Healthy child development occurs best in the context of nurturing and responsive early parent/caregiver relations. Families are facing undeniable stressors and raising children with less structural and social supports than ever before. The Touchpoints approach is a strengths-based mindset that family-facing professionals use to engage with families during critical and challenging periods of child and family development. The Touchpoints approach supports early relational health so that children have a strong foundation for lifelong growth and development.
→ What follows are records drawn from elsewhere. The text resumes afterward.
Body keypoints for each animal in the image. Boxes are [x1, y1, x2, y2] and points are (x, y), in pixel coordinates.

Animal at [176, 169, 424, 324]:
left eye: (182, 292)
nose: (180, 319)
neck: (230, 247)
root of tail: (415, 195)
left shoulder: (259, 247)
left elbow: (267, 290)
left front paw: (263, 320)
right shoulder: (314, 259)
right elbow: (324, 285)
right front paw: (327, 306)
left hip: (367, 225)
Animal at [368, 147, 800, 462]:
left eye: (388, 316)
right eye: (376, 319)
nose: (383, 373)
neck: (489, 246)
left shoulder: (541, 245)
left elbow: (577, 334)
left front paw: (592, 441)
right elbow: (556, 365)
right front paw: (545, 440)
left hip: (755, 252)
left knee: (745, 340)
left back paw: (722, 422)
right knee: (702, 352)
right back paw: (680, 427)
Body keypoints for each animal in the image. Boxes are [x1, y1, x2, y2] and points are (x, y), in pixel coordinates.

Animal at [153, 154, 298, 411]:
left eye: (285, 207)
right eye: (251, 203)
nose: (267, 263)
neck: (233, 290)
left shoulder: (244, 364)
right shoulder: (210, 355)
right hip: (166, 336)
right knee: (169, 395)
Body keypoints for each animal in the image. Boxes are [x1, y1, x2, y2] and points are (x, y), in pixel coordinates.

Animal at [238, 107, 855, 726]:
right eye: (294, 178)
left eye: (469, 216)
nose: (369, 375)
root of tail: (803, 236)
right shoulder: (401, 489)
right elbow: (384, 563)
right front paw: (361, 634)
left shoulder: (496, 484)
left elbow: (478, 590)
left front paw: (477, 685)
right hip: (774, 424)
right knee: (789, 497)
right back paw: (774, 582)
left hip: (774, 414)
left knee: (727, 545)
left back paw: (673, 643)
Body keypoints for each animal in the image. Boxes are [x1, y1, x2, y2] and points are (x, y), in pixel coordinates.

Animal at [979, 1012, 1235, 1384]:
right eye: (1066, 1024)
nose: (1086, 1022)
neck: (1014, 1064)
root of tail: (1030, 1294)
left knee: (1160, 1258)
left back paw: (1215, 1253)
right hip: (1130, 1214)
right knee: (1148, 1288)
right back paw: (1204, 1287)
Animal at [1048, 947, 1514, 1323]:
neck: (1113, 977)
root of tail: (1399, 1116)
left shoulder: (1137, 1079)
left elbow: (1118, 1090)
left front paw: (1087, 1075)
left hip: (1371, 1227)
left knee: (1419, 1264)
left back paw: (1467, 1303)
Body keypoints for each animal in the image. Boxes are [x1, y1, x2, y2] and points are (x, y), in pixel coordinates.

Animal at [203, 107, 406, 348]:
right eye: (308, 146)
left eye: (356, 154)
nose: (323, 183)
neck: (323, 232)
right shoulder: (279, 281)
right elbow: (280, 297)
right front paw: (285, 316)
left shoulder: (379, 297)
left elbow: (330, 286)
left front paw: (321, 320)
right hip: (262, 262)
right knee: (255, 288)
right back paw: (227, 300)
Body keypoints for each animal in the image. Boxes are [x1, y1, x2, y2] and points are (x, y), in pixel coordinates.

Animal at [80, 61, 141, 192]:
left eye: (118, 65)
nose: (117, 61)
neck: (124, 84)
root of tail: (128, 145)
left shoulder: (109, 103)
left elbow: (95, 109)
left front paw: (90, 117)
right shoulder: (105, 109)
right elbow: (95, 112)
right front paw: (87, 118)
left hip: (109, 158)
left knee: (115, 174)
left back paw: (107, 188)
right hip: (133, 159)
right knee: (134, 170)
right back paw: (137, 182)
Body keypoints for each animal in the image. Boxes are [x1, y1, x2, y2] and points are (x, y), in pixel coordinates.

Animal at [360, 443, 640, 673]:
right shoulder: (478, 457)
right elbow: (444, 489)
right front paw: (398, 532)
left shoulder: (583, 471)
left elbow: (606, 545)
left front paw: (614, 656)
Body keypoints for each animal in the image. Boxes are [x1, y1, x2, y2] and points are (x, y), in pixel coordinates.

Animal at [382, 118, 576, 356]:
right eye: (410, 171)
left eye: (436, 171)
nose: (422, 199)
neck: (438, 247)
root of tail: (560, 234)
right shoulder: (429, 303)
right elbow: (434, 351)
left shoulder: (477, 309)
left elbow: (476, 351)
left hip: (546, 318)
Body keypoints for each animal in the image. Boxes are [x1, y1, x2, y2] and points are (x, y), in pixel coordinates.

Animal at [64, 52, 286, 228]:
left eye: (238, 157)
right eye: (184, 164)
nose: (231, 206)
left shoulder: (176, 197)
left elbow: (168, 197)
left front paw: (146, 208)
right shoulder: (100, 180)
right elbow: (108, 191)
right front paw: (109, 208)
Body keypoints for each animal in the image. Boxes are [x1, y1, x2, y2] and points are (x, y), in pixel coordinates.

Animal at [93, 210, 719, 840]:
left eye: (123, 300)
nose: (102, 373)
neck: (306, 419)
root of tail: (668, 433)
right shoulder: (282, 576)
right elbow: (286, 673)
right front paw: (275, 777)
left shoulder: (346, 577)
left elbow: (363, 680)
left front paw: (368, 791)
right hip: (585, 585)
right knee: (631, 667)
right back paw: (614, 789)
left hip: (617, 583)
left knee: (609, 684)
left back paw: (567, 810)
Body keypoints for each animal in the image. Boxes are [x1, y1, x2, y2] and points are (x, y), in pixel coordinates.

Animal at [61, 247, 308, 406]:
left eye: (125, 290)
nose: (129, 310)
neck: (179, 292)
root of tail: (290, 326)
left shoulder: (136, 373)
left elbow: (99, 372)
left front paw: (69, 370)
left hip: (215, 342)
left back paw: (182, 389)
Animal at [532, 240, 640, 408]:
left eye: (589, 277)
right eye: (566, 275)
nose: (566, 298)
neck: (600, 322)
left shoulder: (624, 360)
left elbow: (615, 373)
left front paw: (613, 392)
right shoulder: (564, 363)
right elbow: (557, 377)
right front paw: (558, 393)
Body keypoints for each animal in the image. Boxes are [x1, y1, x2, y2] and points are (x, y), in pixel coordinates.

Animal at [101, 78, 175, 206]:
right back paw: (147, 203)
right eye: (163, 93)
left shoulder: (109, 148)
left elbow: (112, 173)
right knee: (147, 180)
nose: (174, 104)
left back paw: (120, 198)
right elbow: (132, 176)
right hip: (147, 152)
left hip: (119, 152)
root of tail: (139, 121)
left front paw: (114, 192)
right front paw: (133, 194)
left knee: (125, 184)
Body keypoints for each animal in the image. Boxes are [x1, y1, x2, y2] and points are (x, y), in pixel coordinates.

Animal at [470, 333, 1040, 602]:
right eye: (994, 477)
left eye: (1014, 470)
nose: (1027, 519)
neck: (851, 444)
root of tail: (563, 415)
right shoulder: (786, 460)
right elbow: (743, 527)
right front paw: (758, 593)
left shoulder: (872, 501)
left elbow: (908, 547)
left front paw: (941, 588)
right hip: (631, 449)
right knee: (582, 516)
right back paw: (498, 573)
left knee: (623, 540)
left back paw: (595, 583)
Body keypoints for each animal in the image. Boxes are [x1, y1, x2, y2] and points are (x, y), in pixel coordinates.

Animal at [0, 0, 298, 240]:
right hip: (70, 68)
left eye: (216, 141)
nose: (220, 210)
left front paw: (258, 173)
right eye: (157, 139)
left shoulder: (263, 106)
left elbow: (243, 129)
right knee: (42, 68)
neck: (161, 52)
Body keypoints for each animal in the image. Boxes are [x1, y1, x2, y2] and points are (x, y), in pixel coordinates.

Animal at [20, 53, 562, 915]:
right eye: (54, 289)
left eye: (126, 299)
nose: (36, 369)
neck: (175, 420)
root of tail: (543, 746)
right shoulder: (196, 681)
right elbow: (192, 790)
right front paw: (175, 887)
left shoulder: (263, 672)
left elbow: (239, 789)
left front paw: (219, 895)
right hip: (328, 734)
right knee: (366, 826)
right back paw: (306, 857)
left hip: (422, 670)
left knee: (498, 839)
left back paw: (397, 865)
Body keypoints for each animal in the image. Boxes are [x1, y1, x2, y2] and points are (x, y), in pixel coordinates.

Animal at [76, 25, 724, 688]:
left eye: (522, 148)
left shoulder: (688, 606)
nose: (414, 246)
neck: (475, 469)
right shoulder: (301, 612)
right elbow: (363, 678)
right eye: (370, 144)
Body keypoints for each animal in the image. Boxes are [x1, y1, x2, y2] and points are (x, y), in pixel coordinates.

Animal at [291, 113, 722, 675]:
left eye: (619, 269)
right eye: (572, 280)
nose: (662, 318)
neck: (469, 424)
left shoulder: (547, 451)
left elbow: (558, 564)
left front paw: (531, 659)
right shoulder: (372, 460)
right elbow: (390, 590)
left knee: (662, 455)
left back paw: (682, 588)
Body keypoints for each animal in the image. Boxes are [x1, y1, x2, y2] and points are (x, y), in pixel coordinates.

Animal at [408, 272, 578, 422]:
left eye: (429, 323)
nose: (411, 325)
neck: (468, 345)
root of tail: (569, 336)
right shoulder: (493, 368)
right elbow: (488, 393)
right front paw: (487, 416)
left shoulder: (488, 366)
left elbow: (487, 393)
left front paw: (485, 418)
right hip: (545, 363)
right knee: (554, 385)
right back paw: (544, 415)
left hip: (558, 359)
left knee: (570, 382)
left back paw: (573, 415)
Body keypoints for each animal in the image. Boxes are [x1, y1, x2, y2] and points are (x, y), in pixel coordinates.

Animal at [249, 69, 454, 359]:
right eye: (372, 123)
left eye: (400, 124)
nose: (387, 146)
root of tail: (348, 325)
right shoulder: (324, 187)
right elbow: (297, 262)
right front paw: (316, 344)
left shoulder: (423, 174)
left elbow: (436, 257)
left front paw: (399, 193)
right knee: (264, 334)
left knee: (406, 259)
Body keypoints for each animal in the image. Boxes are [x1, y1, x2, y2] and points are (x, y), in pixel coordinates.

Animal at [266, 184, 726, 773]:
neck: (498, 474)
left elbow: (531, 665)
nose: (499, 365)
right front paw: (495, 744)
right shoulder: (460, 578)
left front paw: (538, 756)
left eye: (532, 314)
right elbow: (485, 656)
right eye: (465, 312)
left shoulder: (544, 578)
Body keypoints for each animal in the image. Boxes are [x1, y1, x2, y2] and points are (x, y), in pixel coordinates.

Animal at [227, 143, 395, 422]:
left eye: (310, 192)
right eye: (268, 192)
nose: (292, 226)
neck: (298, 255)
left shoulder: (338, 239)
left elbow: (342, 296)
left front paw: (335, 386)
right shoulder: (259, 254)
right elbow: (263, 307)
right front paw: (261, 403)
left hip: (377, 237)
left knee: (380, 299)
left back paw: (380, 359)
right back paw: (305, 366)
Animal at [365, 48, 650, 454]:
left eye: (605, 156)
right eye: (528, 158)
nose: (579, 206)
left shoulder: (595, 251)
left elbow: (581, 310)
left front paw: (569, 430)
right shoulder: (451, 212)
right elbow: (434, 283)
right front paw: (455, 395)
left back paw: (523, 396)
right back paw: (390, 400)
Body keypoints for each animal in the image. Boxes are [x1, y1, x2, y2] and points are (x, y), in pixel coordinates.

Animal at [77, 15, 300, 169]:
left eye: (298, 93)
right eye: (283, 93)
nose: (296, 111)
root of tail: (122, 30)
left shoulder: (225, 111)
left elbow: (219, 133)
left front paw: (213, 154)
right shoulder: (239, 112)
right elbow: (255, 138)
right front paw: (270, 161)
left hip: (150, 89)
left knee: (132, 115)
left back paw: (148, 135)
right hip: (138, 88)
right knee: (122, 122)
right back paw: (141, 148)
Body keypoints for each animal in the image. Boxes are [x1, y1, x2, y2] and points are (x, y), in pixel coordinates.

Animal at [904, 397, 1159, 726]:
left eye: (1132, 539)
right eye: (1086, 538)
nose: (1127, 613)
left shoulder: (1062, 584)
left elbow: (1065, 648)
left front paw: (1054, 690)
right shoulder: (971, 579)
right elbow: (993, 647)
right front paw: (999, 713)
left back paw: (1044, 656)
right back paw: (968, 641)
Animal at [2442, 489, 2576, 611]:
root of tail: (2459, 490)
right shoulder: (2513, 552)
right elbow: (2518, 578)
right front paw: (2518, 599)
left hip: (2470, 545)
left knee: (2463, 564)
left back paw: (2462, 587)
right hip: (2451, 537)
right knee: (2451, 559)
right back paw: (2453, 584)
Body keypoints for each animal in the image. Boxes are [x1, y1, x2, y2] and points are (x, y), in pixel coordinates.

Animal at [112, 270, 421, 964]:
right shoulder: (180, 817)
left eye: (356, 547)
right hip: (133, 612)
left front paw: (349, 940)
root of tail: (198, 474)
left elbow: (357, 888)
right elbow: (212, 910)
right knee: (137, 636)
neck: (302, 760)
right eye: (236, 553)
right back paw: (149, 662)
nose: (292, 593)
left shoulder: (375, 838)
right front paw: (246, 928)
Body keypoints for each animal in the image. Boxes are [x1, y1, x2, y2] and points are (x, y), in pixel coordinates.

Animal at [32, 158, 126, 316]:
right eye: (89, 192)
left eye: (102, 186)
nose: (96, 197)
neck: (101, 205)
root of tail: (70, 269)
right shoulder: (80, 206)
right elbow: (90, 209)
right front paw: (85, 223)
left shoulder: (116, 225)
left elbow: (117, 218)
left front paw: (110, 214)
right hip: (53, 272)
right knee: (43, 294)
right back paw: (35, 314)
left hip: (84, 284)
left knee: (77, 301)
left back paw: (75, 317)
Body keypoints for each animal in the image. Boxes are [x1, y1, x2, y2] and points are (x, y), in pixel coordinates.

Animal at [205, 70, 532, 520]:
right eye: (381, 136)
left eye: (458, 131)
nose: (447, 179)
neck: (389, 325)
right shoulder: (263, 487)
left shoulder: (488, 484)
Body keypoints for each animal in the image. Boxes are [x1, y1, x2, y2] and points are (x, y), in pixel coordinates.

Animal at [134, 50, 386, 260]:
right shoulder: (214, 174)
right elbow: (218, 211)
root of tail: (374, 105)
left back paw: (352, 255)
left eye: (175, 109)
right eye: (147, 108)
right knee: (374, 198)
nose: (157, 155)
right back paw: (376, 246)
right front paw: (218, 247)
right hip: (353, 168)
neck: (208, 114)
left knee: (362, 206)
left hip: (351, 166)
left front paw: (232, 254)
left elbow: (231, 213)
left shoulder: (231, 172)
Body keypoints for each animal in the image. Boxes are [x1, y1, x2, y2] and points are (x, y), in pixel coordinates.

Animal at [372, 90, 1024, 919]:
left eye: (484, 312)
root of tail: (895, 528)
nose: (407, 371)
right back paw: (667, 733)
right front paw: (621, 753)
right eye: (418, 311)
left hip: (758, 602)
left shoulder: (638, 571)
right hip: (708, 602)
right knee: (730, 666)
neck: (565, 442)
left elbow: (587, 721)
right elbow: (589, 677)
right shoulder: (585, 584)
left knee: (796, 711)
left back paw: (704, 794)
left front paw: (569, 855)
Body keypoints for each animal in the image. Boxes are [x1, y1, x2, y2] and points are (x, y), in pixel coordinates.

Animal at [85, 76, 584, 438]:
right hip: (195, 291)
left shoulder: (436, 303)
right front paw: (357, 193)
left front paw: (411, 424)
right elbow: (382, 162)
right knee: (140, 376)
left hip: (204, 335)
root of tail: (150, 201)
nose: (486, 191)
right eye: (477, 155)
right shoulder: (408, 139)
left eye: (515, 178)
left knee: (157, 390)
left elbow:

The Touchpoints approach, developed by pediatrician T. Berry Brazelton, MD, is a way of providing care to families by understanding development and supporting relationships. Touchpoints are predictable periods in the first years of life, during which spurts in children’s development impact the family system. Knowledge of these touchpoints, and strategies for dealing with them, can help families anticipate and navigate these periods of change. Using relationship-based practices with families supports open communication, promotes mutual understanding, and helps build long-term trusting relationships with families that contribute to a family’s well-being. Touchpoints is not an education-based, imparting of wisdom from the “professional” to the family. Rather, it is a way for professionals to humbly learn the rhythm of the families they are supporting so that we can work alongside them and mirror the families’ own strengths and resources when the family is working through the developmental process. Touchpoints provides strategies to help you through communication and relationship challenges that you may face working with families with young children. With Touchpoints, these challenges can become opportunities for building trust, and strengthening relationships within families and between you and the family.
Touchpoints supports:
- optimal child development
- healthy, functional families
- competent and healthy professionals
- strong communities
Touchpoints-informed practice is proven effective in a variety of organizations and settings, including early care and education centers, pediatric healthcare, mental health, early intervention and home visitation, child welfare, public health, institutions of higher learning, and Tribal communities.